[Provided material Boundary: Start]
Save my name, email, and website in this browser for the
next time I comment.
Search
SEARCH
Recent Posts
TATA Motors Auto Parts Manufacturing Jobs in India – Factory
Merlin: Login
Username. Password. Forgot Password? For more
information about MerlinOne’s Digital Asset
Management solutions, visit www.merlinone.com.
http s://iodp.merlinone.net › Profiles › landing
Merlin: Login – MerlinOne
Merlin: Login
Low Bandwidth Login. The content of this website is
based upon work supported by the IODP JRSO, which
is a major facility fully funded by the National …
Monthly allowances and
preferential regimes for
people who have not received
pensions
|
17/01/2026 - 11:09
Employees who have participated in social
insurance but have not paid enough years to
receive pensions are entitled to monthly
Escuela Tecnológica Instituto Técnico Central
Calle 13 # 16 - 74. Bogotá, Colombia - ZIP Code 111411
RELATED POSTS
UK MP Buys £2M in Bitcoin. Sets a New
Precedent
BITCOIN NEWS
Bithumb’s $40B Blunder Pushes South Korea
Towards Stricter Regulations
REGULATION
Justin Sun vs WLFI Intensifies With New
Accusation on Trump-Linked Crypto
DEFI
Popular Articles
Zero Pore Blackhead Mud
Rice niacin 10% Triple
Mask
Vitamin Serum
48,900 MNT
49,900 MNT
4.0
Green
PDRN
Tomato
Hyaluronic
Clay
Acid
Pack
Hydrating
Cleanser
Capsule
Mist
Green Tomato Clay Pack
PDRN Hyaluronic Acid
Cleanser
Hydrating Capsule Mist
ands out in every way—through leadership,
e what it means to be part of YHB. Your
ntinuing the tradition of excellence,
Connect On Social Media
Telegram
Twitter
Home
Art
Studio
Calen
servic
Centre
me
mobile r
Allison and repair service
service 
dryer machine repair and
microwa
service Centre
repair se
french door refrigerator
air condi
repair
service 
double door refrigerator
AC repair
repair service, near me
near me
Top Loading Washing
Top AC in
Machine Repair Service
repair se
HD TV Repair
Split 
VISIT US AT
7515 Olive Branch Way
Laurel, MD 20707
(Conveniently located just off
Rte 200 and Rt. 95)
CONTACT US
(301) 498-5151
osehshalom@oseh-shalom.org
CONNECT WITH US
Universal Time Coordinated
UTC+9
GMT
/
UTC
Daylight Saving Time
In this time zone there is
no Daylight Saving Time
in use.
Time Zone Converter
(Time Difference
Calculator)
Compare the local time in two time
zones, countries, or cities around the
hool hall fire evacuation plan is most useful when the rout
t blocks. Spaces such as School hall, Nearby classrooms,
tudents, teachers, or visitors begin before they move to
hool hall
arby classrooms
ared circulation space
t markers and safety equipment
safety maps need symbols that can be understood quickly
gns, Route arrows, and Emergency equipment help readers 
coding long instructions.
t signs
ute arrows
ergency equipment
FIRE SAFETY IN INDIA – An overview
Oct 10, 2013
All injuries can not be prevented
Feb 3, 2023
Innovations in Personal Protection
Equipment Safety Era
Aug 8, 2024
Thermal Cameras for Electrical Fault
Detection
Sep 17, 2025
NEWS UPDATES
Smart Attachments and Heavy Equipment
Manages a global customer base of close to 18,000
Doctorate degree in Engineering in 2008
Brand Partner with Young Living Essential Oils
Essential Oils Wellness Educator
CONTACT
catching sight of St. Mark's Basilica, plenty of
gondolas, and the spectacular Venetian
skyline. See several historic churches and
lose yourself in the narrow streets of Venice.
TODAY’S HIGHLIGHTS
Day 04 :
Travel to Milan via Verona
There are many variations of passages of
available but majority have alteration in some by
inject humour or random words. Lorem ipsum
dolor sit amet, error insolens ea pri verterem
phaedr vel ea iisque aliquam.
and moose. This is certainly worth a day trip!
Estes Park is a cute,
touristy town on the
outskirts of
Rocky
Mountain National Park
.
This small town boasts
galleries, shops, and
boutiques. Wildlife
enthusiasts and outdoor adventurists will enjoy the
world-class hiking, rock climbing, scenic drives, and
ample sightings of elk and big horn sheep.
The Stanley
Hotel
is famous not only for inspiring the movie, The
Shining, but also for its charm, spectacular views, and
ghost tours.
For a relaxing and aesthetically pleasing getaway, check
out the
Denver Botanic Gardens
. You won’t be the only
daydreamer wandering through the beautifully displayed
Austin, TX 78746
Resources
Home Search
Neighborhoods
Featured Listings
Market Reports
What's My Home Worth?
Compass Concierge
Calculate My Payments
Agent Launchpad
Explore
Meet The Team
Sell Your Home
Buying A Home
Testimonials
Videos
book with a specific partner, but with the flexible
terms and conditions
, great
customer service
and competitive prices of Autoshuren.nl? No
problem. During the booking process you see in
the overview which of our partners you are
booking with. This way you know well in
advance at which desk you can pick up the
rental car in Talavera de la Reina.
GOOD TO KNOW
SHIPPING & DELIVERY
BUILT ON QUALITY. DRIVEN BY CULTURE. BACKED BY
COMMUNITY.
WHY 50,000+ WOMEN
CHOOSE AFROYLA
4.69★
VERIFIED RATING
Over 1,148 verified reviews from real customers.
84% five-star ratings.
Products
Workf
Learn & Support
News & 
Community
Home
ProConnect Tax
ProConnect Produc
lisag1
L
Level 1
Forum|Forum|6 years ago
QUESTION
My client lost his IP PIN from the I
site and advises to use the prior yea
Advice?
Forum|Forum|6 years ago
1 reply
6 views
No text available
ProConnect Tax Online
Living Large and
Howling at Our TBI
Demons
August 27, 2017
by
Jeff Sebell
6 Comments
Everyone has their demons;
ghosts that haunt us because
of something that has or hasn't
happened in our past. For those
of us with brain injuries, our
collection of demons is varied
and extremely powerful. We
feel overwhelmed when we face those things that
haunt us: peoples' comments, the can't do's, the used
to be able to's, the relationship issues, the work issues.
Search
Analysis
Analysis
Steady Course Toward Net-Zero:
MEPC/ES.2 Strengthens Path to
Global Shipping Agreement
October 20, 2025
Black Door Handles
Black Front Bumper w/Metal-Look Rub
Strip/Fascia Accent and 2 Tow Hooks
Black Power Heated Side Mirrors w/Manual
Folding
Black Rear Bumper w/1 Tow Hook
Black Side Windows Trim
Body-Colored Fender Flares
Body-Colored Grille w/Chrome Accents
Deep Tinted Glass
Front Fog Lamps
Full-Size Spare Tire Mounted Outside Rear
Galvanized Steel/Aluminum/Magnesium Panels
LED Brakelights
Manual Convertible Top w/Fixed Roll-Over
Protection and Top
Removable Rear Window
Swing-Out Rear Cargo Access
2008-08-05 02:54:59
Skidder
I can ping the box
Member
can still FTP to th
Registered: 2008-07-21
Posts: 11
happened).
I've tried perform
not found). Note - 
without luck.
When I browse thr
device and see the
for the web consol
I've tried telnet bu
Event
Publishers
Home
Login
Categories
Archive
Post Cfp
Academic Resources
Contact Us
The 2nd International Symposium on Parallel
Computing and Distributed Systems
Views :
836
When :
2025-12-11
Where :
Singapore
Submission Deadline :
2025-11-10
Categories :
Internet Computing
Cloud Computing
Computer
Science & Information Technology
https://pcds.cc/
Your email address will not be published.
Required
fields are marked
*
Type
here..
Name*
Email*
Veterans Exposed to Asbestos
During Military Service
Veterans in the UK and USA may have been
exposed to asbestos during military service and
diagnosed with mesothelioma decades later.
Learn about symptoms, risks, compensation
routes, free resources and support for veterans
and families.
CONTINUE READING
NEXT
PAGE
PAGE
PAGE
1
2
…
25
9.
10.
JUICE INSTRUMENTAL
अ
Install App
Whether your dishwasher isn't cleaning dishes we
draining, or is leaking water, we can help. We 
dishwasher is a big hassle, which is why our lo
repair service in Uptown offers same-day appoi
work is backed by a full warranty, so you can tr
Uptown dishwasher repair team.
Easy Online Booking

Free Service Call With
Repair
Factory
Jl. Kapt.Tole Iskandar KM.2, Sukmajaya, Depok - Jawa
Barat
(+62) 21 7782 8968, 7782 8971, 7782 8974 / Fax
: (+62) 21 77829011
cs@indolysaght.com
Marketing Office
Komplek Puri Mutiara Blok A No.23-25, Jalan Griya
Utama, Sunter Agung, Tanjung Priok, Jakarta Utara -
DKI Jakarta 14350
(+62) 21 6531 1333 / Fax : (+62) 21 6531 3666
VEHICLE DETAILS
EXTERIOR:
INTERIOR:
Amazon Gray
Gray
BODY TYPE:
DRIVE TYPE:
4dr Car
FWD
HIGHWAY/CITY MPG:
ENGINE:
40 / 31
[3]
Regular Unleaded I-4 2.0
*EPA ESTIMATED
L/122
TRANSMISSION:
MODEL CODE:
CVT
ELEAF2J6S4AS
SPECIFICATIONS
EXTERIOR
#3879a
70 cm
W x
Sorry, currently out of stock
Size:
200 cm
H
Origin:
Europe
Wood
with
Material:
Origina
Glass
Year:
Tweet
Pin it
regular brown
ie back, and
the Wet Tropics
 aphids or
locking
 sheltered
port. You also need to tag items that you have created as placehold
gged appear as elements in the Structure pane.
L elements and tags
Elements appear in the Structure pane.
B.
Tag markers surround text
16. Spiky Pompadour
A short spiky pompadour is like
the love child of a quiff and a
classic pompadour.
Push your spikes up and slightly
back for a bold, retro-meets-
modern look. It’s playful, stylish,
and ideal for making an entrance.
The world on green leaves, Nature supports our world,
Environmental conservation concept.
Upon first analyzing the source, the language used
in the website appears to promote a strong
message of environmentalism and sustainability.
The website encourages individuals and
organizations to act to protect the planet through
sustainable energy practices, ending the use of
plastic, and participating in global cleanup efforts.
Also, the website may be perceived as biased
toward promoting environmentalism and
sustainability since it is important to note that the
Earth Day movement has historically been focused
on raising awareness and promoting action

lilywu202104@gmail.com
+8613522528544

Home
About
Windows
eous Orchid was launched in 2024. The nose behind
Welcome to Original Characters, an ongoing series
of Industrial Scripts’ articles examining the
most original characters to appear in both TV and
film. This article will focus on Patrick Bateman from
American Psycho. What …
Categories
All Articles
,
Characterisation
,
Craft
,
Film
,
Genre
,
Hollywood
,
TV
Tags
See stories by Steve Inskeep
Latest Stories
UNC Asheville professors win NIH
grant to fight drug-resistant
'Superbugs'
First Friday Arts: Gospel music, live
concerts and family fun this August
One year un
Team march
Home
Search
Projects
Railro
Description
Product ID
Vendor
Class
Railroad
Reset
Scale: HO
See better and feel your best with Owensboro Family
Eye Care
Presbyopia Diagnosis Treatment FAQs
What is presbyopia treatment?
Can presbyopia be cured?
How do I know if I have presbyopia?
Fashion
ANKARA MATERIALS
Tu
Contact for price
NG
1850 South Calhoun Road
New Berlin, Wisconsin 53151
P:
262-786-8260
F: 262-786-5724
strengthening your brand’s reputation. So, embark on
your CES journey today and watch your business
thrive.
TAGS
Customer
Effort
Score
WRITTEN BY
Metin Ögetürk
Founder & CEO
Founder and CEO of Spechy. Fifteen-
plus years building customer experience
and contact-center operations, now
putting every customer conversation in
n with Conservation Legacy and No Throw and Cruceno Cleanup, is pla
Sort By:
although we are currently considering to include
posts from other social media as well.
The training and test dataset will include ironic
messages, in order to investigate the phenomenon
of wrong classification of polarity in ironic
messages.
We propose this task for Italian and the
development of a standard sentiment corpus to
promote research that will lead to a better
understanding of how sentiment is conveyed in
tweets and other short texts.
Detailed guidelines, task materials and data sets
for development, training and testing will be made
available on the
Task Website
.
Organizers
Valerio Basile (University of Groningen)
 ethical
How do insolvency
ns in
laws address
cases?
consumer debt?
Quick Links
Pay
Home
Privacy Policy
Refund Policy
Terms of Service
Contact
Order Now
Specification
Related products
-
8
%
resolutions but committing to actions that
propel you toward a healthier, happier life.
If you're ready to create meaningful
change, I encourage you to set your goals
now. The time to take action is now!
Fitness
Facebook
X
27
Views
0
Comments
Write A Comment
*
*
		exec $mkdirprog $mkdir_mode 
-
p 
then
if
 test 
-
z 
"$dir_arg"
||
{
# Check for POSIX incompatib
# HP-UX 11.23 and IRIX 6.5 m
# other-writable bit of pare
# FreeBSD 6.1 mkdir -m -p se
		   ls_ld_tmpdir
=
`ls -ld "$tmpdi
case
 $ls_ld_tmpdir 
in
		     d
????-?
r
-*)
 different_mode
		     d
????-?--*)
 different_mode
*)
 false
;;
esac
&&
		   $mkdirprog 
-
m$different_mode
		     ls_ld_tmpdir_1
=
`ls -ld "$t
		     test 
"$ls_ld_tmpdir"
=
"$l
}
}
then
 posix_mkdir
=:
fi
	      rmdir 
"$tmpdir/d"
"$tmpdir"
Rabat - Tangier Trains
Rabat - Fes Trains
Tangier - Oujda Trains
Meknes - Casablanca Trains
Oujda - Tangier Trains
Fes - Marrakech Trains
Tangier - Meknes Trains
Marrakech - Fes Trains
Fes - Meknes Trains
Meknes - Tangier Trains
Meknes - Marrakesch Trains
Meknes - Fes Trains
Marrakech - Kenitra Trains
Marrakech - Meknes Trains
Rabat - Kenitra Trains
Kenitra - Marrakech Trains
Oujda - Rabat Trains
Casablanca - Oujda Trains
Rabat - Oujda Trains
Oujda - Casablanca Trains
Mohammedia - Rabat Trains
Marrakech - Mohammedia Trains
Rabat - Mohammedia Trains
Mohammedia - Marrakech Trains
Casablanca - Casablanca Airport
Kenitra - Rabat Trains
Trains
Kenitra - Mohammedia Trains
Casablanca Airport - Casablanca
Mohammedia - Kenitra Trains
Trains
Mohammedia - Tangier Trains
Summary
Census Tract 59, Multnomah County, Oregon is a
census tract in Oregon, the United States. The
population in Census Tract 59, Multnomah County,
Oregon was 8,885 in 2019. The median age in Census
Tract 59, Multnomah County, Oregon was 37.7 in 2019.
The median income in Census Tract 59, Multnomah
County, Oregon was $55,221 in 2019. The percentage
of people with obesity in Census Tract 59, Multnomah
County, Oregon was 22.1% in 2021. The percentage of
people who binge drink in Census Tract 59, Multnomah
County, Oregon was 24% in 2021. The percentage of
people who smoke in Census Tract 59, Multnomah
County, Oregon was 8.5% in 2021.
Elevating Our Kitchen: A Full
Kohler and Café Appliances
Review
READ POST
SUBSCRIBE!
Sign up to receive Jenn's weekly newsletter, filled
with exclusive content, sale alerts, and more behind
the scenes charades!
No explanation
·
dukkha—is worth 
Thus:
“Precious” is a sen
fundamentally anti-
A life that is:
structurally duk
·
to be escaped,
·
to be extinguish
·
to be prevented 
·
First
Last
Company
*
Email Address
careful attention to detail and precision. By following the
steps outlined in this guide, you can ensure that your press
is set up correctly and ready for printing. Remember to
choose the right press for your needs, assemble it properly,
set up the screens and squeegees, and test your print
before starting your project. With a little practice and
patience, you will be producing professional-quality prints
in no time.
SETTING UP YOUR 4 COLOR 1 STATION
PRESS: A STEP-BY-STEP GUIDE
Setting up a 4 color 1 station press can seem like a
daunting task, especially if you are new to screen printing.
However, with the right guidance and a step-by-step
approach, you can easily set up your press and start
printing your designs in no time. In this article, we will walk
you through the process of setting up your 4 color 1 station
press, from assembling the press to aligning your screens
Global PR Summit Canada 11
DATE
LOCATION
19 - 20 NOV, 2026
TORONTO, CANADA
[Provided material Boundary: End]
#### [Task requirements]
Only the lines above from the line with "not found). Note" to the line with "The 2nd International Symposium on Parallel", those two lines included, should be reproduced exactly.

#### [Output for this exercise]
not found). Note - 
without luck.
When I browse thr
device and see the
for the web consol
I've tried telnet bu
Event
Publishers
Home
Login
Categories
Archive
Post Cfp
Academic Resources
Contact Us
The 2nd International Symposium on Parallel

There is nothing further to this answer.